WHAT THE TASK ASKS: Each line that holds the string "elbow" counts once. Say how many such lines the entries have, giving the number only.

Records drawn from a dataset
• • • •

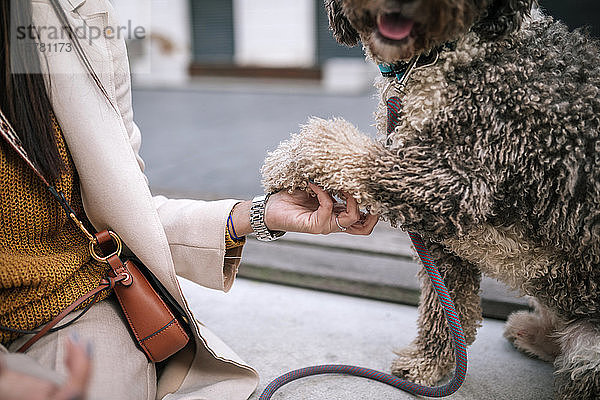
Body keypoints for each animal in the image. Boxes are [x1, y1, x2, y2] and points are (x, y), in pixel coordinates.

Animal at [262, 1, 600, 398]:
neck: (437, 58)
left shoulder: (454, 180)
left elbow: (338, 146)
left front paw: (290, 158)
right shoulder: (439, 232)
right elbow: (446, 308)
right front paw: (429, 363)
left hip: (590, 347)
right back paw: (533, 333)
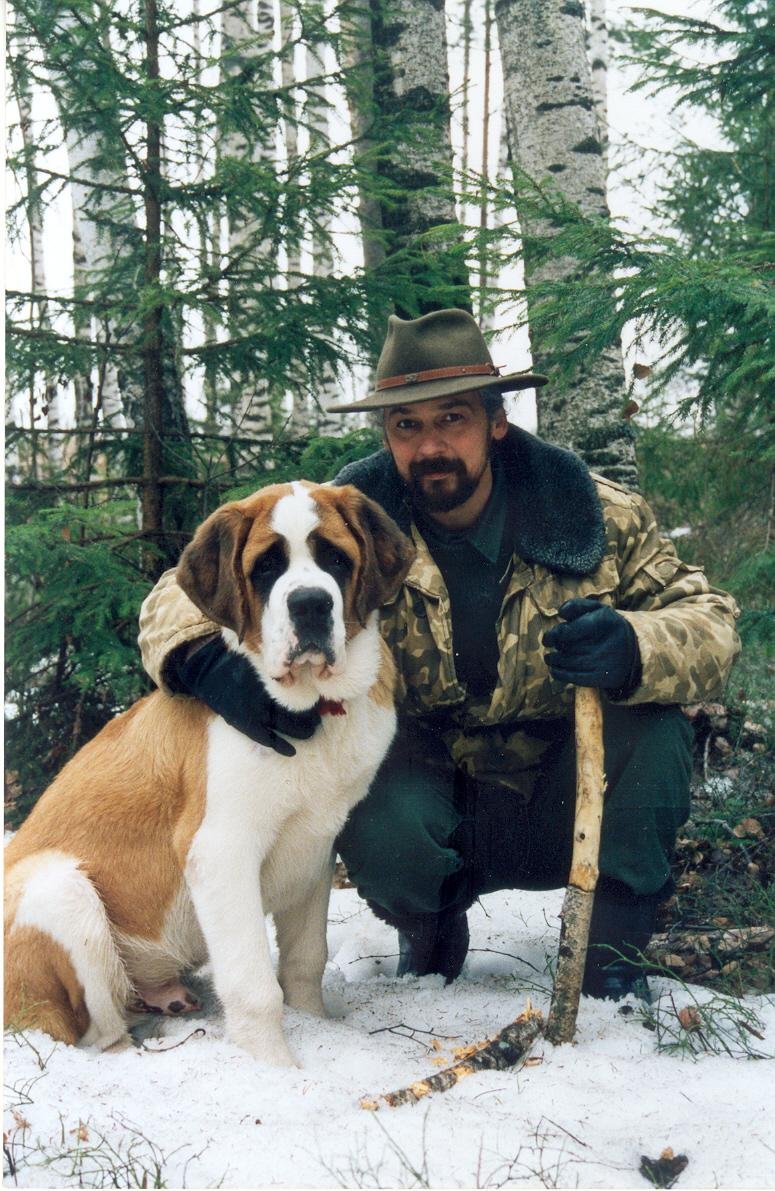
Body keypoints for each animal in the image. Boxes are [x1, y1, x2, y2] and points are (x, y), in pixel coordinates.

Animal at [4, 481, 414, 1066]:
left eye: (336, 559)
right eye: (266, 567)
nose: (310, 603)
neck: (312, 708)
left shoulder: (316, 848)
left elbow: (305, 959)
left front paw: (315, 1024)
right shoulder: (221, 851)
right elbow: (254, 984)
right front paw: (275, 1069)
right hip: (60, 890)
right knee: (90, 1032)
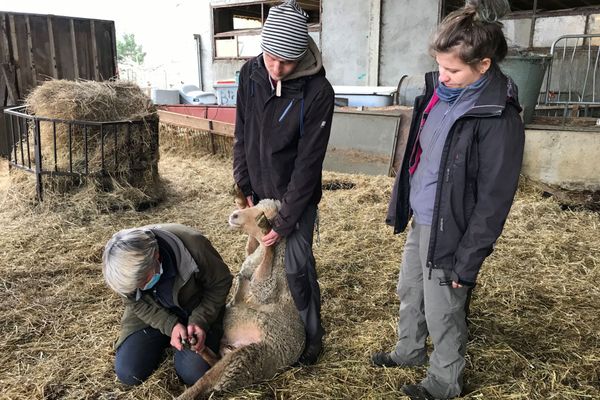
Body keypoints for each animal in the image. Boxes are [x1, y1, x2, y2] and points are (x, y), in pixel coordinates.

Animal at [176, 198, 302, 398]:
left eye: (265, 215)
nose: (234, 215)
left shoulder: (266, 287)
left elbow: (265, 259)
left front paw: (266, 232)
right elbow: (243, 275)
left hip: (246, 358)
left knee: (209, 378)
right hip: (233, 356)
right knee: (215, 361)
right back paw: (196, 344)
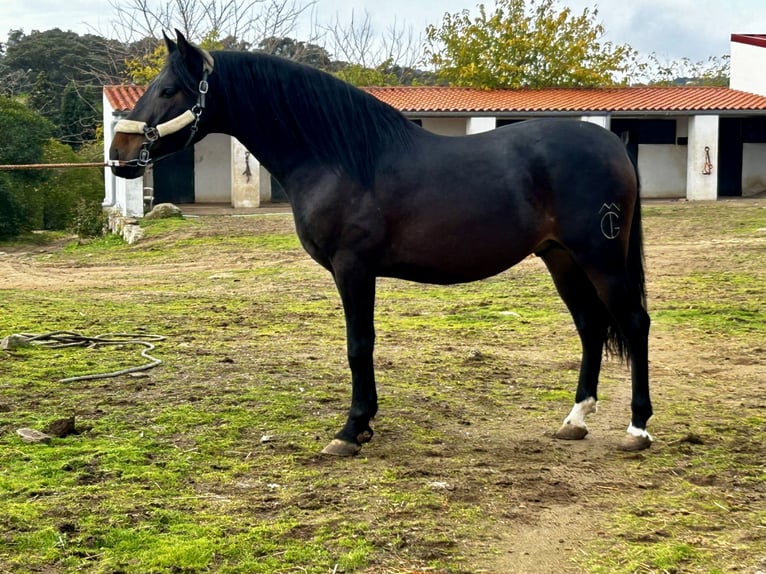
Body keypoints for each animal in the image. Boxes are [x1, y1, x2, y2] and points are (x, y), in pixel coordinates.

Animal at [109, 31, 656, 456]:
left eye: (170, 89)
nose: (119, 154)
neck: (341, 158)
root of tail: (613, 144)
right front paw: (363, 423)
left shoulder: (353, 267)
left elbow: (359, 344)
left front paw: (352, 429)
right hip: (561, 258)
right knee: (590, 326)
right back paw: (575, 420)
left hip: (600, 258)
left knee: (633, 322)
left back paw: (637, 428)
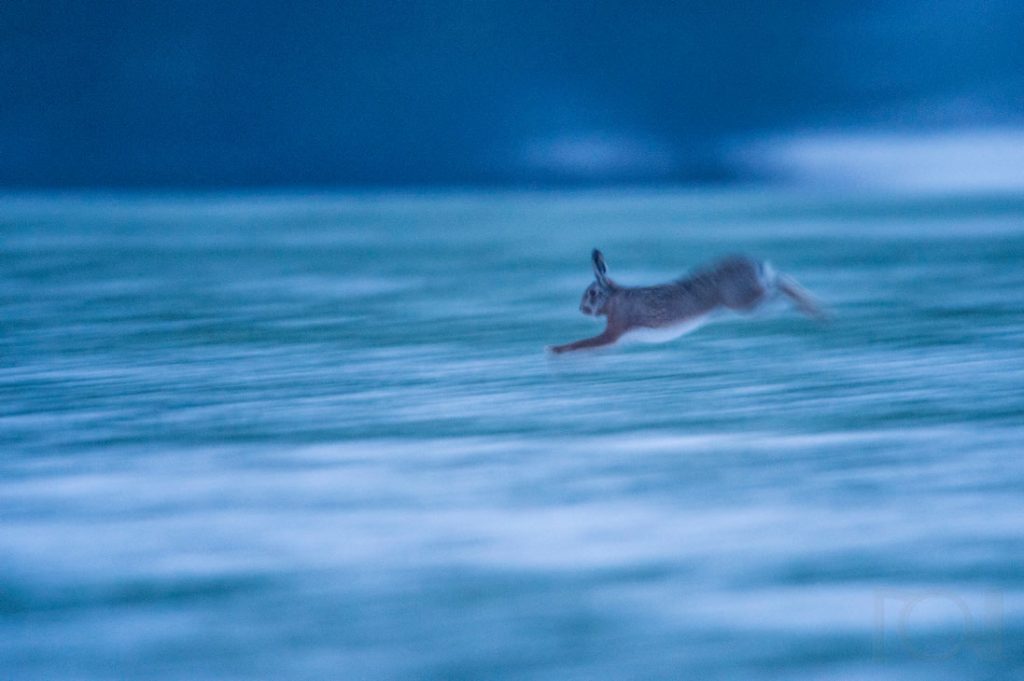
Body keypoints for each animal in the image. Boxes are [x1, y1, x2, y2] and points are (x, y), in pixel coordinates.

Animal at [548, 249, 824, 354]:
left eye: (592, 293)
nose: (581, 309)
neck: (614, 298)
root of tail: (756, 266)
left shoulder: (614, 331)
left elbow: (584, 343)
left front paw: (554, 351)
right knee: (781, 280)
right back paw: (816, 309)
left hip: (744, 302)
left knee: (777, 288)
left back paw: (810, 309)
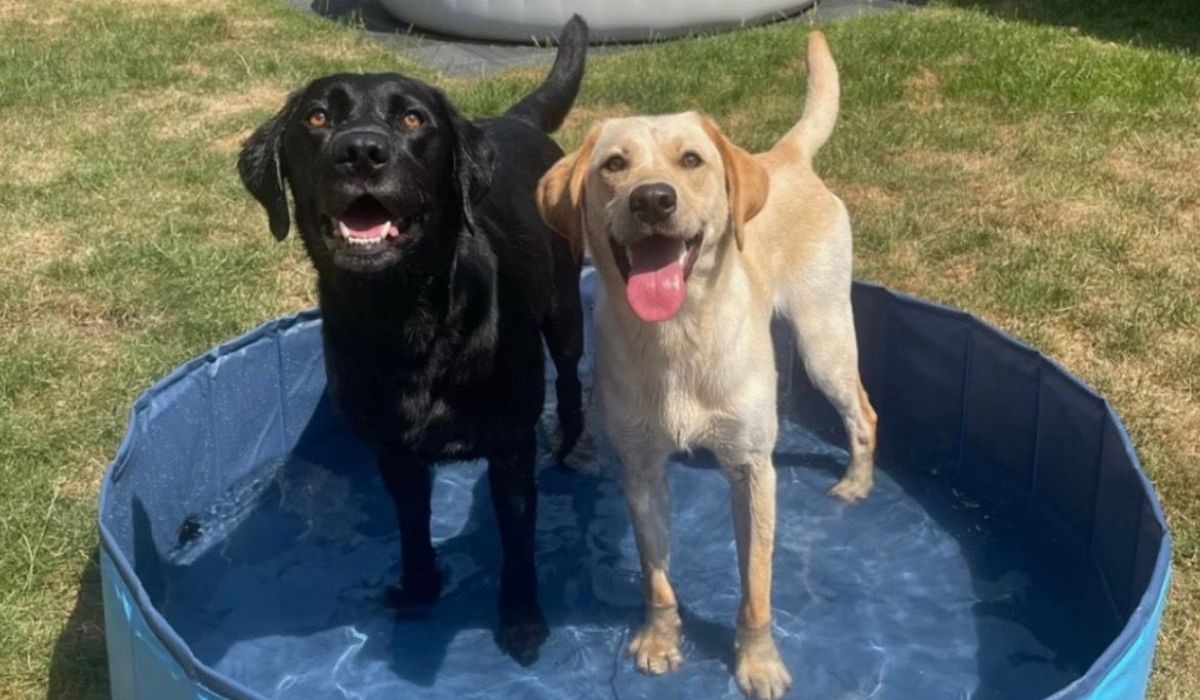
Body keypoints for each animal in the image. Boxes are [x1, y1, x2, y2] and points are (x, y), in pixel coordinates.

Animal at [236, 15, 588, 662]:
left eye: (412, 120)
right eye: (317, 118)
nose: (360, 151)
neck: (406, 317)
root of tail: (516, 120)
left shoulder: (510, 451)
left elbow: (518, 547)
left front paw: (521, 621)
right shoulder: (394, 453)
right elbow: (412, 529)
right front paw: (420, 589)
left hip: (564, 311)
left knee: (573, 376)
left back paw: (573, 443)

• • • •

EXPECTED OUTPUT: 10